[PAGE EXCERPT — start]

# Senko



## gooseboy (Sep 13, 2005)

What makes them better than regular soft worms?


----------



## njsimonson (Sep 24, 2002)

Senkos are the "do nothing lures" I referred to in my last post on this category.

What makes them better? The slow wiggly fall is probably one of the most attractive fish-triggers on the market. They are loaded with salt and come in 100 different colors, six different sizes, and so on. They just catch fish, finessed during a tough bite, or nailed on a strong bite. They almost seem to work in all occasions. They are great for shallow water (<10 feet) for fishing docks, weeds, structure, and fallen trees.

What sucks about Senkos is their durability, coupled with a high price tag. If you ever see bags on sale for under $5, buy them. Last year a Gander near Duluth closed and I got 8 bags for $30 when they liquidated their inventory. That was a steal.

You're lucky to catch three fish on one Senko before it is destroyed. Especially with a Texas Rig, the body material (because it is so salted) does not hold together, and is quickly torn apart. I've caught the two biggest bass of my life on Senkos, both one-fish worms. Were they worth it? You betcha.

There are lots of Senko knock-offs out there and a good number of senko type worms are made by other brands, or freelancers. Yum Dinger, BPS Stik-O, Case Magic Stick, Wave Tikistick and on and on. I just bought a 100-pack of knock offs on Ebay for $24. We'll see how they work in about 2 months!


----------



## Madison (Mar 1, 2002)

Senkos are great.. Smallies on mille Lacs love them!! They're great for fishing shallow rock structures and fihsing them weightless with a big worm hook.. Or they can also be used drop shot style for those down deep bass..


----------



## oklahomawatrfwlr (Jan 31, 2005)

Plus you use them for texas and carolina rigging and what not. They are also a tougher plastic


----------



## GOOSEWHISPERER (Mar 4, 2006)

Hey these sinkos are costly!!!! so I came up with a way to hinder that. This only works wacky style. take a piece of that shrink tube for auto wiring the size that just slides over the sinko cut a piece about 3/4 inch long slide it to the middle of the sinko take your 1/0 or 2/0 wacky style hook and punch it thru there now you can catch more than one fish without rebating. You can use electrical tape as well works just as good! 8)


----------



## varmithunter06 (Jun 3, 2006)

everything about them there hevier=longer casts, do nothing baits many times i will throw one in and rig one of my other rods pick the senko rod back up and ill have a fish on, and theres many many ways to fish them


----------



## jamesavp (Apr 20, 2006)

Senko's Are deadly, Sooooooooooooooooo deadly you shouldn't even talk about them!(JK)
I fish them many different ways. Weedless,wacky style,drop shot, split shot rig, Carolina rig.

My best 2 are weedless/drop shot


----------

[PAGE EXCERPT — finish]
[INFORMATION SUPPLIED — start]

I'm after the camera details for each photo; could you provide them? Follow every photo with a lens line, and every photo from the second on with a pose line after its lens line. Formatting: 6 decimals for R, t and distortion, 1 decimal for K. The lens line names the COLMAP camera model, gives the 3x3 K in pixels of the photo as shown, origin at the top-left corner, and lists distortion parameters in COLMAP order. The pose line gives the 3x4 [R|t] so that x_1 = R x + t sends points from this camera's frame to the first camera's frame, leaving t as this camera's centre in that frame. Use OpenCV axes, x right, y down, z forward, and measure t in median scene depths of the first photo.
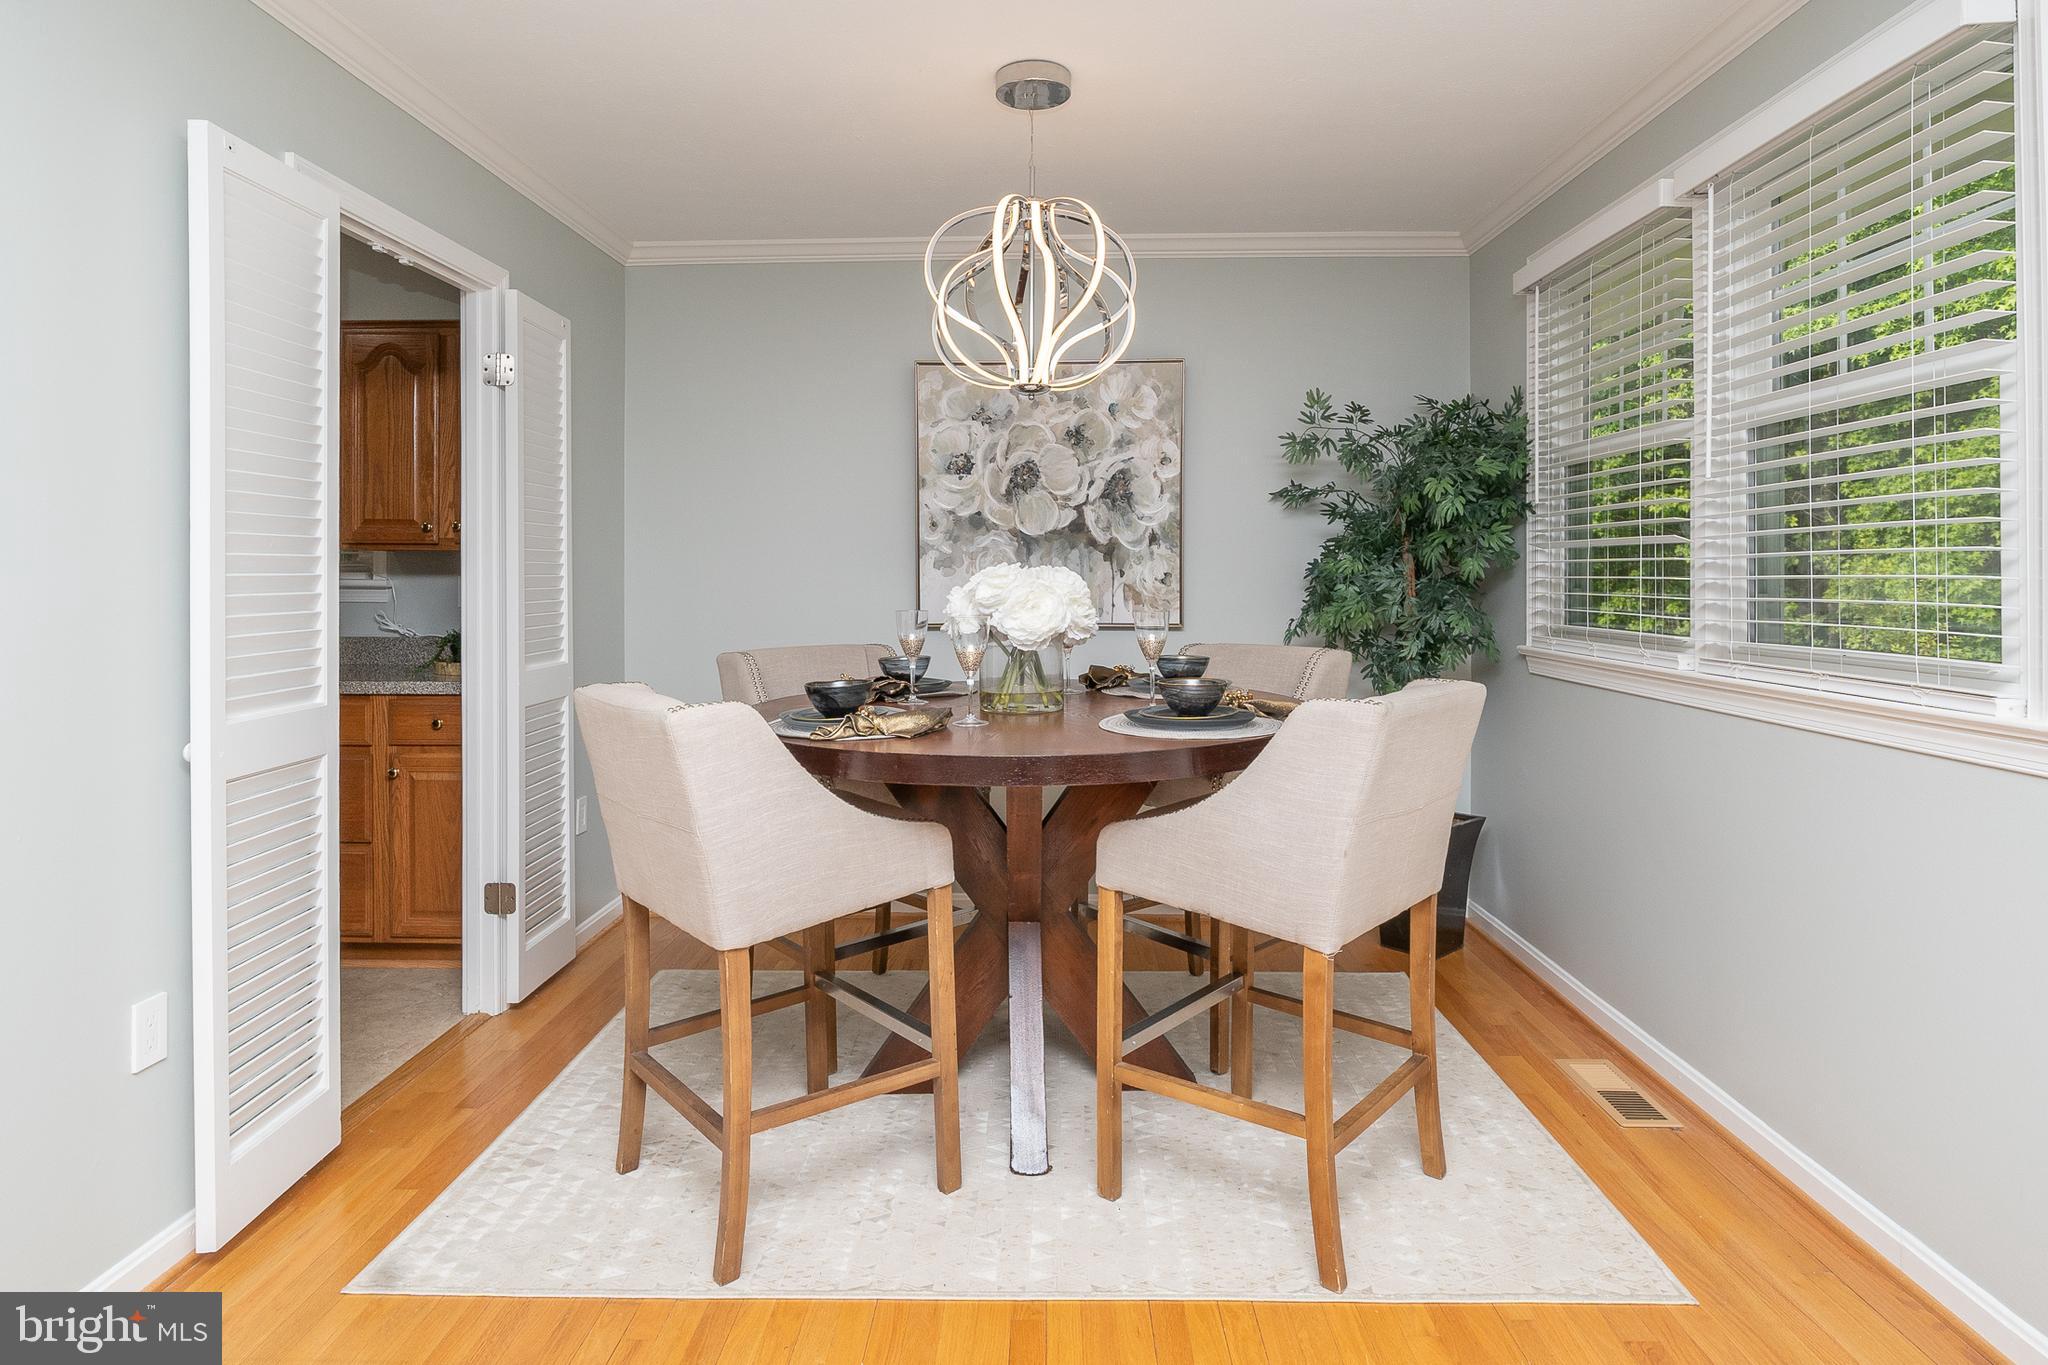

[INFORMATION SUPPLIED — finish]

### WHAT IS EXPECTED
Rewrite the paragraph in the Senko forum thread that begins "What makes them better? The slow wiggly fall" as a short bulleted list of its main points.

### EXERCISE ANSWER
- Their slow, wiggly fall is probably one of the most attractive fish triggers on the market.
- They are loaded with salt and come in 100 colors and six sizes.
- They catch fish whether finessed during a tough bite or nailed on a strong one, and seem to work on almost all occasions.
- They are great in shallow water (under 10 feet) around docks, weeds, structure, and fallen trees.